Now, I haven't played it in about two months, I'd say, and I may be free of its grasp at last. But I do kind of wish I could go back. It's just that there are so many other games out there, how can I justify eking out bits of joy from one game when hundreds of others demand my love? So what kept me going for all those hours anyway? Well, it's the formula that works on me: action-RPG gameplay, leveling up, randomized loot to compare and choose from, cartoonish graphics, and humor. Which by the way is the best I've seen in a game. Borderlands 2 is legitimately laugh-out-loud funny, and consistently so, for large stretches, even on multiple playthroughs. And like Futurama, the funny is full of heart too. Maybe not FULL of it. There's a little heart and pathos buried in there. It's much much funnier than Borderlands 1. Handsome Jack is the best villain in a video game ever, and Tiny Tina is the best character in a video game ever. And Mr. Torgue is the best whatever-he-is too.

What more could you want out of a game? These things:

1. Faster leveling. It simply takes too long per level in this game. At reasonably high levels (not tippy top, but like 20+), it's easily an hour of gameplay to gain a single level. I want to be picking my skill points often! It's fun to pick skill points.

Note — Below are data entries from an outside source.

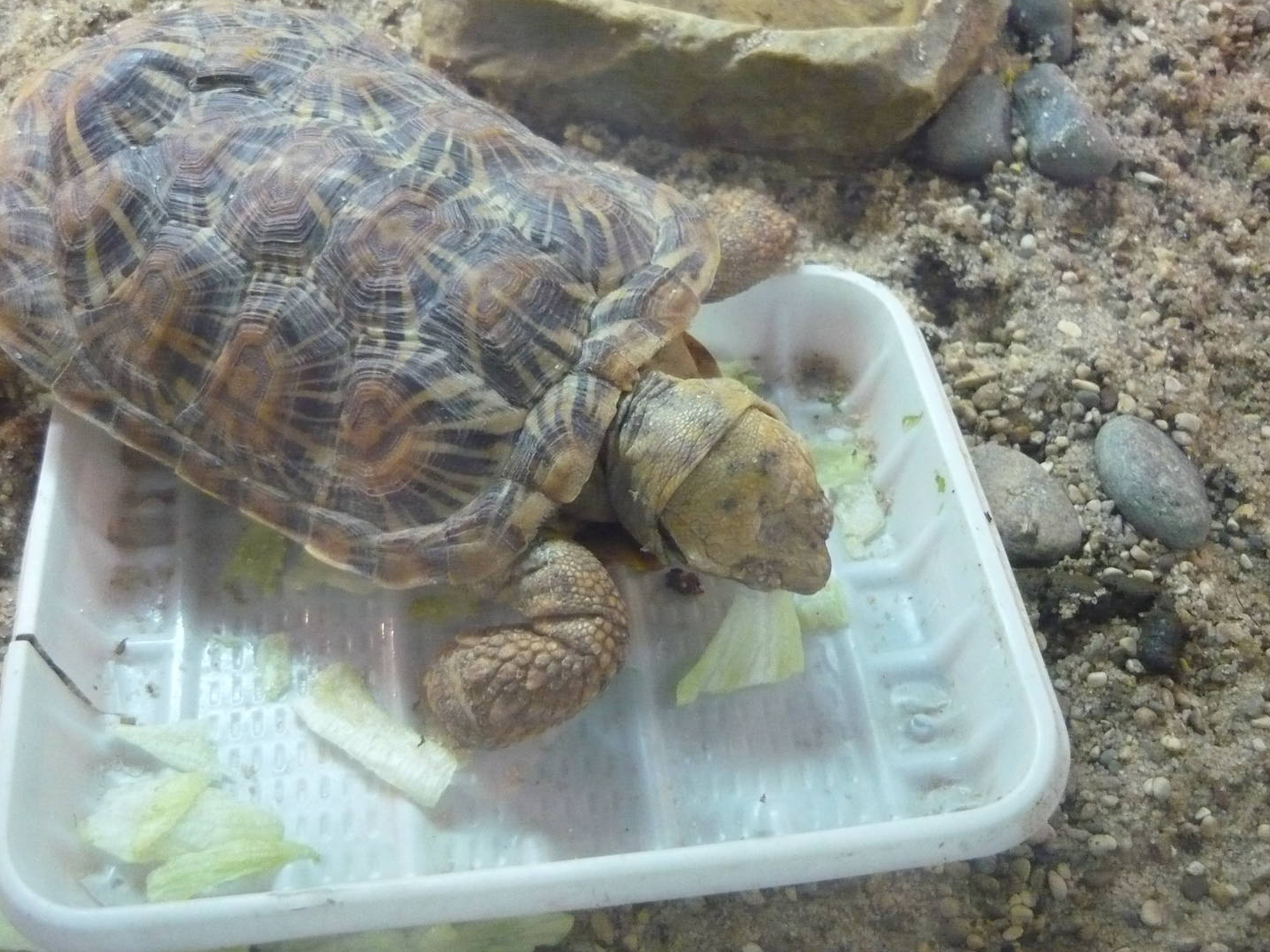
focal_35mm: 37
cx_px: 568
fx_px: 1357
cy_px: 450
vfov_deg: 38.6
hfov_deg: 50.1
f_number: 2.8
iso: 800
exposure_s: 1/40
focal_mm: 5.5
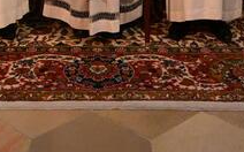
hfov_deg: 20.0
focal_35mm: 104
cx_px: 93
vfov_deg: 11.7
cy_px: -112
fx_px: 691
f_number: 6.3
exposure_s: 1/200
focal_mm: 27
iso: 6400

2. Less of a brick wall when you hit the third difficulty. Not just a brick wall - it's a brick wall that grows taller the stronger you get. If you level up past level 50 before trying the third difficulty, you will actually have a harder time, and could easily reach a point where it becomes impossible to do. I tried it for about 10 minutes and called it impossible enough for me when I was 50.

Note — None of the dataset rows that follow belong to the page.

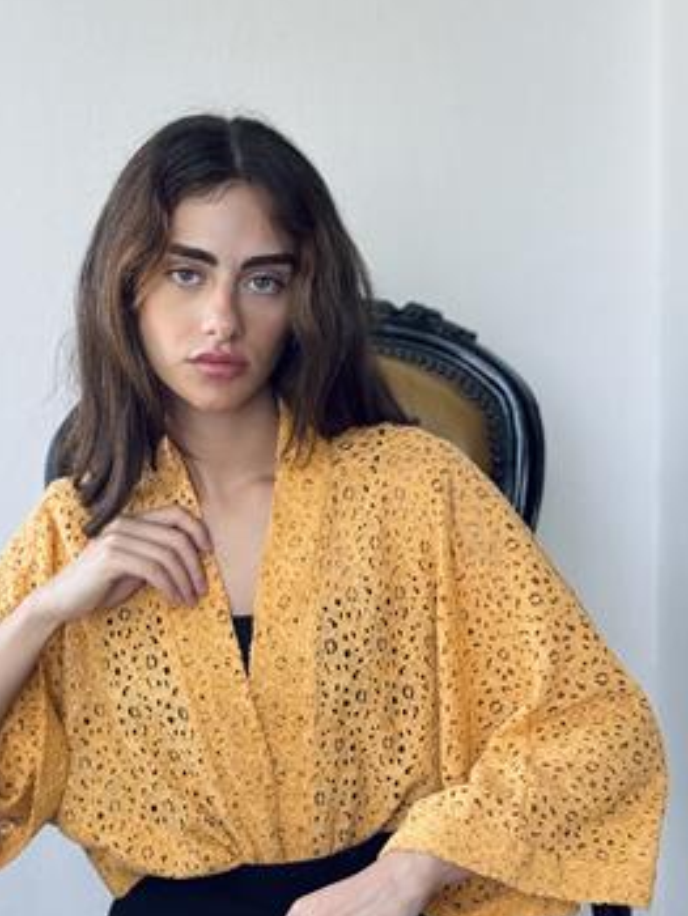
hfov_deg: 20.2
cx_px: 293
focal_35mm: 73
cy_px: 551
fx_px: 1932
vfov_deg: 26.6
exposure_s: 1/144
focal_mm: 6.76
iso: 64
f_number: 1.78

3. Less repetition in the repeating. Like Diablo before it, Borderlands has a structure where you play the story through once, reaching around level 30, and then you start it over for level 30-50, and a third time for 50+. This is fine with me, but games (ahem, Diablo 3) need to learn to make concessions for this and let you skip story nonsense for the repeats. There's an odd element in this game where you get to skip the beginner bit of the game which is pure tutorial (literally beginning with "Hold the stick forward to walk forward")... but only on the third runthrough. Why you don't skip this on the second time is unfathomable. Or skip it anytime you choose - With 6 characters, I've played through this entire story nearly 12 times at this point. Of course I also like/prefer/love when you have alternate ways to advance instead of just repeating the story ad nauseum - Marvel Heroes is amazing in this regard. It contains the repeat-3-times structure, but you can skip it entirely with alternate arcadey modes instead, or mix and match as you please.

So I don't know what all I said in there, but that's basically my experience with Borderlands 2. I highly recommend it, I love it, and I am greatly looking forward to Borderlands 3, whenever that happens. I'm tired.